Le président du Conseil de Ministres français fait alors des déclarations disant qu’un référendum de cette espèce s’écarte de la Constitution impériale française. Que hors de cette Constitution il n’y a pas d’Union Européenne qui tienne. Il considère qu’un nouvel état né de l’Empire français ne peut appartenir à cette Union. Il menace de mettre son veto à l’entrée du nouvel état de la Péninsule si cette indépendance a lieu. En plus il affirme qu’une Péninsule Ibérique indépendante n’est pas praticable du point de vue économique et que ses habitants vivraient dans un grand dénuement.
Il ya des politiciens « francisés » qu’ils se manifestent dans la Péninsule pour continuer leur appartenance à l’Empire français. Ils font l’éloge avec orgueil de la fraternité des peuples français et ibérique, résultat de l’occupation napoléonienne, et ils signalent le danger de la division de la population de la Péninsule Ibérique entre indépendantistes ibériques et « francisés ».
Malgré ceci il y a d’autres politiciens, indépendantistes ibériques, qui affirment qu’une Péninsule Ibérique indépendante doit être un nouvel état de l’Union Européenne, dans les mêmes conditions que l’ancien empire français et que les autres nations européennes, avec leurs langues natives officielles dans le nouvel état. Ils défendent que l’indépendance doive se produire de façon non-violente.
Ils discutent aussi sur l’opportunité d’étendre le caractère co-officiel de la langue française dans leur territoire. Les uns disent qu’il faut respecter les générations de gens qui ont vécu avec cette langue dans la Péninsule, pour éviter une division sociale qui pourrait ralentir le procès d’émancipation péninsulaire. D’autres répondent que la langue française ne risque pas l’extinction, parce qu’elle peut continuer à être officielle dans le territoire français, tandis que les langues péninsulaires risquent vraiment l’extinction, si elles ne disposent pas d’un domaine géographique où son utilisation soit essentielle.
Conclusion.
Celle-ci est l’histoire, que pour les catalans est bien familière et claire. Ce récit sert pour expliquer que les citoyens de n’importe quelle nation veulent être eux-mêmes et non pas d’autres.

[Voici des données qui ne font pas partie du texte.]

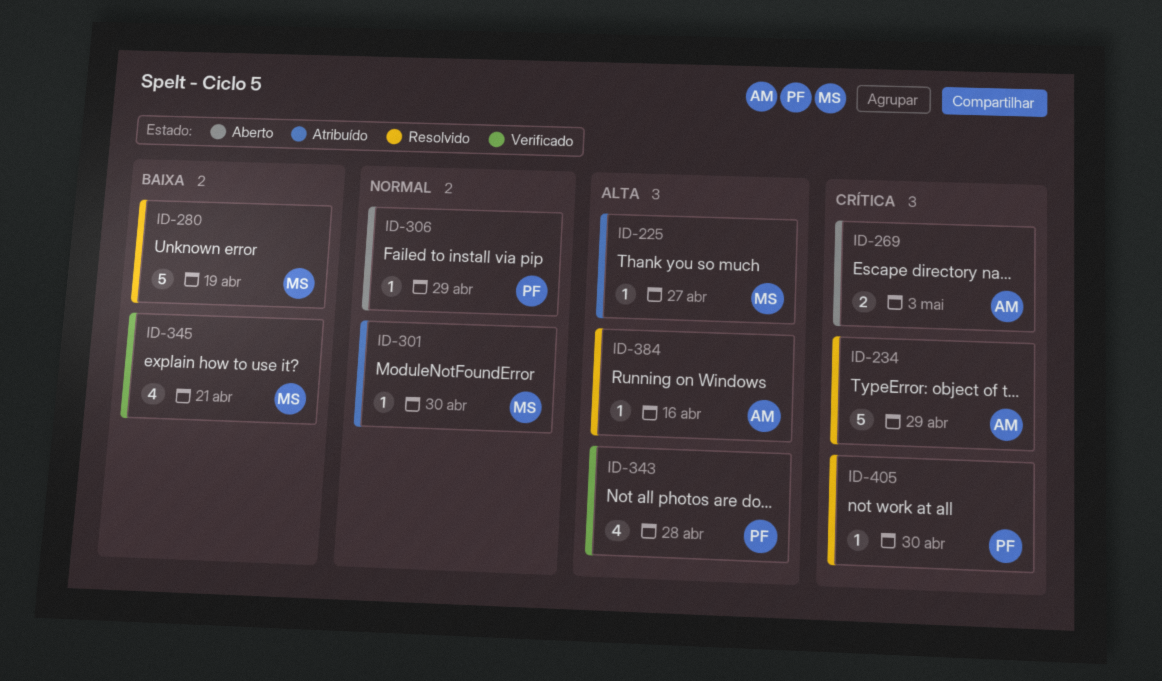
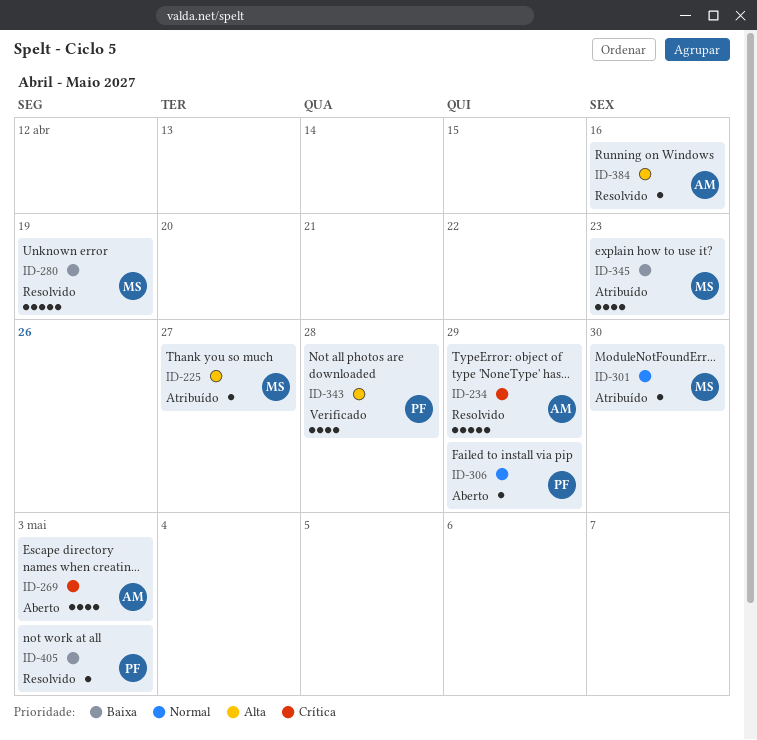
ID-269, estimate: 2 -> 4
ID-345, status: Verificado -> Atribuído
ID-345, due: Apr 21 -> Apr 23
ID-405, priority: Crítica -> Baixa
ID-405, due: Apr 30 -> May 3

Mais ceci ne veut pas dire qu’on veuille créer une nouvelle relation de dépendance, ce que nous ne voulons pas c’est qu’il y ait des nations de première catégorie : les mères-patrie de chaque empire, et des nations de seconde catégorie : leurs colonies. C’est assez simple, chaque nation doit être libre et doit pouvoir participer avec sa propre voix et en conditions d’égalité, dans le projet politique commun de chaque continent, et que chaque continent doit pouvoir participer avec sa propre voix et en conditions d’égalité, dans le projet politique commun du monde entier.
Barcelone, dimanche 2 de décembre 2012.
Traduction: Loto Perrella.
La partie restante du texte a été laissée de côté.